Please give back only the lines below from the one containing "App Store評価" to the one containing "Februar 2017", each repeated word for word, both ends included.

(Data excerpts)

******

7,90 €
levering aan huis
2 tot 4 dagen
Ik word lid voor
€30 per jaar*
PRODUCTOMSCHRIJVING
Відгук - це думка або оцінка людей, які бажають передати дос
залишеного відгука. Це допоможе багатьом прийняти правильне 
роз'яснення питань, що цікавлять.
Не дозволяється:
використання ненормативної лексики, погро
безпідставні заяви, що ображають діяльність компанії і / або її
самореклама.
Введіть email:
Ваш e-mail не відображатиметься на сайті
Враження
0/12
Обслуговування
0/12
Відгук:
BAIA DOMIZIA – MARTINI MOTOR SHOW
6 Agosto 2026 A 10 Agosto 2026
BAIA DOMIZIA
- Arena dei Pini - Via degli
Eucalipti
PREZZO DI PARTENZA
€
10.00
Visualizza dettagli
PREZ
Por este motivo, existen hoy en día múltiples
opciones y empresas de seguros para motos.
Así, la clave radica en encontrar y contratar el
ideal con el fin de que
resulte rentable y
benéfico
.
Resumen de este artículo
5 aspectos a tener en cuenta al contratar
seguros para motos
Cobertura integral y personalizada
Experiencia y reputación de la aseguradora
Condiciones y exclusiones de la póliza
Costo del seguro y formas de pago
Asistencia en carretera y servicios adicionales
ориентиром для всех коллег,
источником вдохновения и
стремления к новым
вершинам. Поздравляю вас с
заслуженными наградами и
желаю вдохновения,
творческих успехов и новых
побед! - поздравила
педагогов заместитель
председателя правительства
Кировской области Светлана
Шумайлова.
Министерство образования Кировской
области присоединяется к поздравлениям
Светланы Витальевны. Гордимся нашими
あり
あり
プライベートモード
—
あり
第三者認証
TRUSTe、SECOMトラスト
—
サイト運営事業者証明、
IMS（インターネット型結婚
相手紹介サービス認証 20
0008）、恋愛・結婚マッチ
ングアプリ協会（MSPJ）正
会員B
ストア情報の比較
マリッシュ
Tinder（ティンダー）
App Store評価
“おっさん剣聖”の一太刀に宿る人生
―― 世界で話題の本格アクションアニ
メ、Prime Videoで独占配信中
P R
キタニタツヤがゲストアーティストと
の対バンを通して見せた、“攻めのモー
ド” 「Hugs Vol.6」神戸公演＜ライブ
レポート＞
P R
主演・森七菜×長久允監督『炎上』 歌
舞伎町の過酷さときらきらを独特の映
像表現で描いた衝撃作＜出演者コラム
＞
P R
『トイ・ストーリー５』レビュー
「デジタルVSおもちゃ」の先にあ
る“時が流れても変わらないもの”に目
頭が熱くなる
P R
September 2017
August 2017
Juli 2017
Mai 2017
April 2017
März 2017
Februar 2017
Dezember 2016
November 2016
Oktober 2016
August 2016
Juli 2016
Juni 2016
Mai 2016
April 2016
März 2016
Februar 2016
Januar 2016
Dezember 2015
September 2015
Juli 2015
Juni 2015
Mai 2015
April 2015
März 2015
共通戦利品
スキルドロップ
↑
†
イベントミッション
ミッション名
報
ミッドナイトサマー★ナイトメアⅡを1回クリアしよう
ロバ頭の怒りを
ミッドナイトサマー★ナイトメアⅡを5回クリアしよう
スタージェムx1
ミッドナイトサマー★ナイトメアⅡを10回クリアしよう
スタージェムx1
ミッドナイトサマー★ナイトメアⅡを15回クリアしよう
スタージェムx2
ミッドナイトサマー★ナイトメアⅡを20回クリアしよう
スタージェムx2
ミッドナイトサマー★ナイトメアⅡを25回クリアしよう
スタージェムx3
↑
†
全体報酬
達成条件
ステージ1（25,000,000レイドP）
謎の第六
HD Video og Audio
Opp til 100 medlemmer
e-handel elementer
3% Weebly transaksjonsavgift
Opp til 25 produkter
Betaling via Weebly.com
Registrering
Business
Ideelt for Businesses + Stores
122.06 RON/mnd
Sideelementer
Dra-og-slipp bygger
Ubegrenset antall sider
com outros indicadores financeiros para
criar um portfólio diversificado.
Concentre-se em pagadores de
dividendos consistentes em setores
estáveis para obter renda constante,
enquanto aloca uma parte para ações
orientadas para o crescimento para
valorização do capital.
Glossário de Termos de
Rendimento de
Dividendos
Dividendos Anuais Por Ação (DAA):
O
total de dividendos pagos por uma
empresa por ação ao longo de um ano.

******

- [The answer]
App Store評価
“おっさん剣聖”の一太刀に宿る人生
―― 世界で話題の本格アクションアニ
メ、Prime Videoで独占配信中
P R
キタニタツヤがゲストアーティストと
の対バンを通して見せた、“攻めのモー
ド” 「Hugs Vol.6」神戸公演＜ライブ
レポート＞
P R
主演・森七菜×長久允監督『炎上』 歌
舞伎町の過酷さときらきらを独特の映
像表現で描いた衝撃作＜出演者コラム
＞
P R
『トイ・ストーリー５』レビュー
「デジタルVSおもちゃ」の先にあ
る“時が流れても変わらないもの”に目
頭が熱くなる
P R
September 2017
August 2017
Juli 2017
Mai 2017
April 2017
März 2017
Februar 2017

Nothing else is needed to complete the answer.